European countries are groping for solutions to the large numbers of immigrants that is linked to other issues such as border controls and criminal networks. Reasonable estimates suggest that about 200,000 arrived in Greece this year, about 100,000 entered Italy, and 3,000 a day are migrating through the Balkans. More than 100,000 boat people entered the European Union in July 2015.

Europe has no consensus on the problem. Germany in particular, expecting to get 800,000 migrants, 40 per cent of them asylum seekers, proposes an immigration law that would allow for legalization of migrants from non-EU countries. Chancellor Angela Merkel holds that immigration is more beneficial than not. Some individual Germans provide hospitality. Others do not, and more than 200 assaults on shelters for asylum seekers have occurred.

Britain has tried by various means to reduce the flow of migrants that has risen to 330,000 this year. Among them are plans to make it more difficult for British businesses to recruit skilled workers from outside the European Union, to reduce work benefits, to limit access to welfare for the unemployed, and to allow only migrants with a job already promised to enter the U.K.

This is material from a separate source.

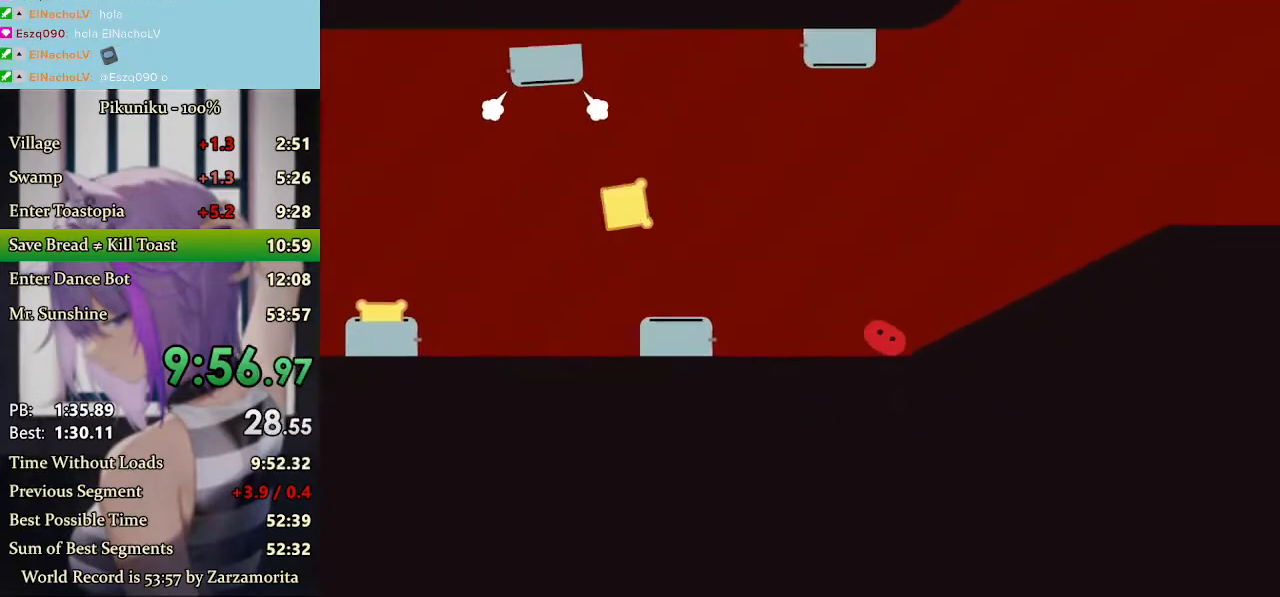
{"keys": ["right", "x"], "events": []}
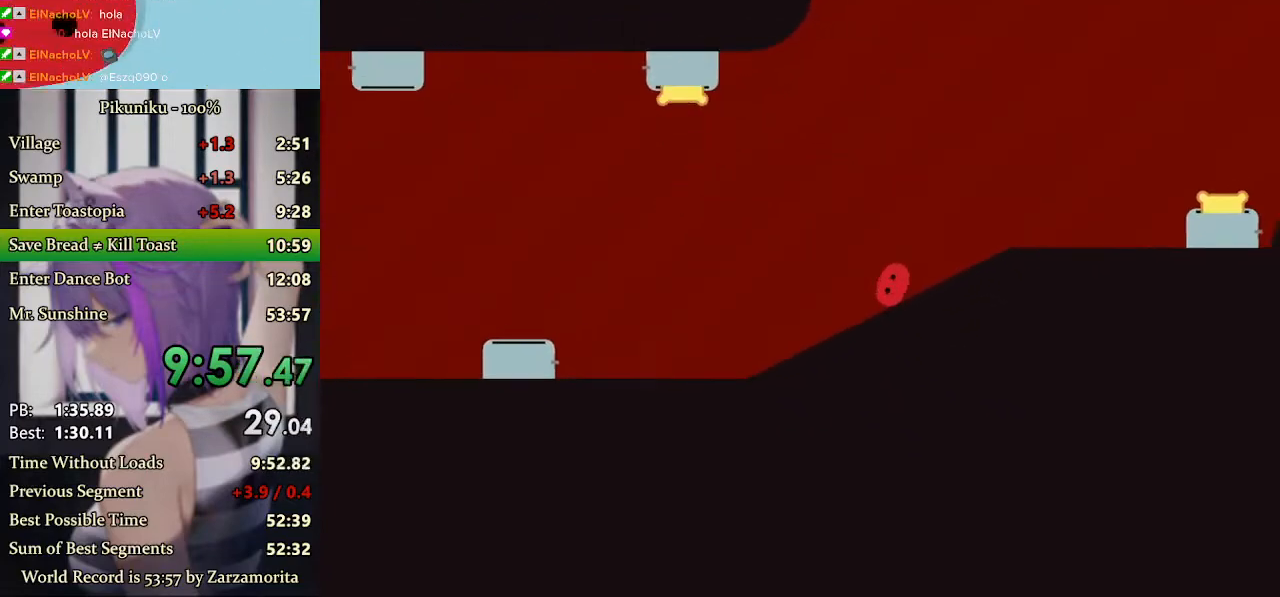
{"keys": ["right", "x"], "events": [[200, "return", "down"], [333, "return", "up"]]}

At least four problems arise from the increasing migration crisis: the reality and possibility of terrorism; political friction within the European countries; the increased support of right-wing extremist organizations; and the larger proportion of Muslims in the European nations.

Two recent incidents indicate the possibility and danger of cross-border terrorism. One was the attempted attack on August 21, 2015 on the high speed train between Amsterdam and Paris by a 26-year-old Moroccan who had connections to radical mosques on Spain, and is said to be linked to a cell of French ISIS militants in Turkey. This jihadist, Ayoub el Khazzani, lived in at least five European countries, able to cross borders without difficulty.

This is due to the Schengen arrangement that allows free travel movement between most of the EU countries. Apart from providing the right of free travel to citizens, this was originally intended, among other things such as lessen the possibility of organized crime and terrorist threats, to allow freedom to move to a job already offered. It is now the opportunity to allow people in EU without jobs to move in search of work and benefits, putting pressure on public services. But it also allows terrorists to move freely without restrictions or checks.

The second incident was the arrest in Italy of a 22-year-old Moroccan who had been involved in an attack on an art museum in Tunisia, and who had entered Italy together with 90 other migrants in the Sicilian port of Porto Empedocle.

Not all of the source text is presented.